OBJECTIF DE L'EXERCICE:
Poursuivez le texte extrait sur le discours, le jugement et le doute, en reprenant juste après sa dernière phrase.

TEXTE EXTRAIT:
----------------

Tout discours gouverné par le désir de connaître a finalement une fin [1], soit parce qu'on est parvenu [à ce qu'on voulait], soit parce qu'on a abandonné, et dans la chaîne du discours, où qu'elle soit interrompue [2], il y a une fin à ce moment-là.

 

Si le discours est simplement mental, il consiste à penser que la chose arrivera et n'arrivera pas, ou qu'elle s'est produite et ne s'est pas produite, et cela alterna­tive­ment [3]. De telle sorte que, quel que soit l'endroit où vous ayez rompu [4] la chaîne du discours d'un homme [5], vous le laissez dans une présomption que la chose se pro­duira, ou qu'elle ne se produira pas, ou qu'elle s'est produite, ou ne s'est pas pro­duite. Tout cela est opinion. Et ce qui est alternance des appétits [6], en délibérant sur les biens et les maux, est alternance des opinions dans la recherche de la vérité du passé et de l'avenir. Et tout comme le dernier appétit dans la délibération est appelée la volonté,  la dernière opinion dans la recherche de la vérité du passé et de l'avenir est appelée le JUGEMENT [7], ou la décision résolue et finale [8] de celui qui mène ce discours [9]. Et comme la chaîne entière de l'alternance des appétits, pour la question du bon et du mauvais [10], est appelée délibération, de même, la chaîne entière de l'alter­nance des opinions dans la question du vrai et du faux est appelée DOUTE.

----------------

DONNÉES SOURCES:

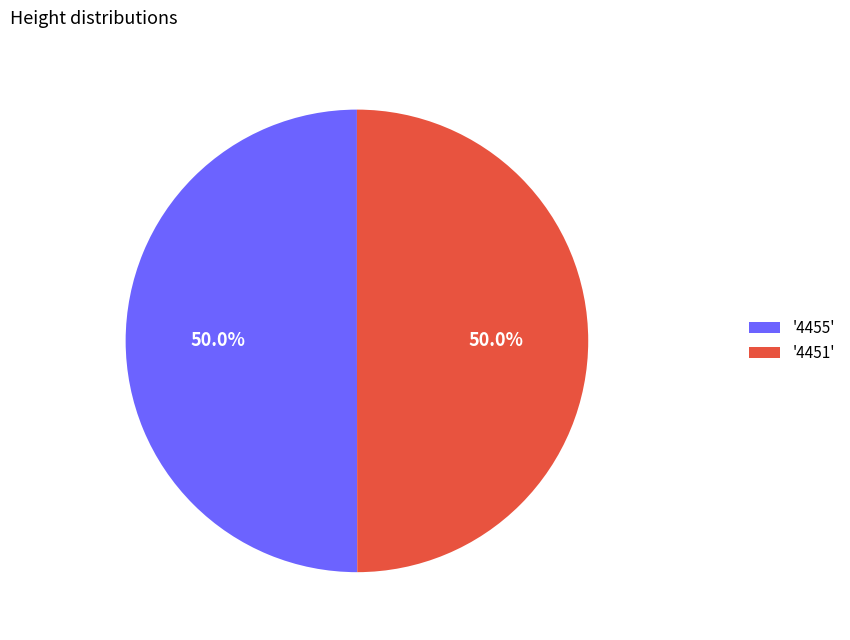

Approximately how many times larger is the value at '4455' compared to '4451'?

1.0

----------------

RÉPONSE ATTENDUE:
 

Aucun discours, quel qu'il soit, ne peut aboutir à une connaissance absolue des faits [11] passés ou futurs, car, comme la connaissance des faits, c'est originellement la sensation et, à partir de là [12] le souvenir, et comme la connaissance des consécutions [13] qui, comme je l'ai dit précédemment, est nommée science, n'est pas absolue mais conditionnelle, aucun homme ne peut connaître par le discours que telle chose ou telle chose est, a été, ou qu'elle sera, ce qui est connaître de façon absolue [14], mais seulement que si telle chose est, alors telle [autre] chose est, ou que si telle chose a été, alors telle [autre chose] a été, ou que si telle chose sera, alors telle [autre] chose sera, ce qui est connaître de façon conditionnelle [15] ; et non connaître la consécution d'une chose à une autre, mais la consécution d'une seule dénomination d'une chose à une autre dénomination de la même chose.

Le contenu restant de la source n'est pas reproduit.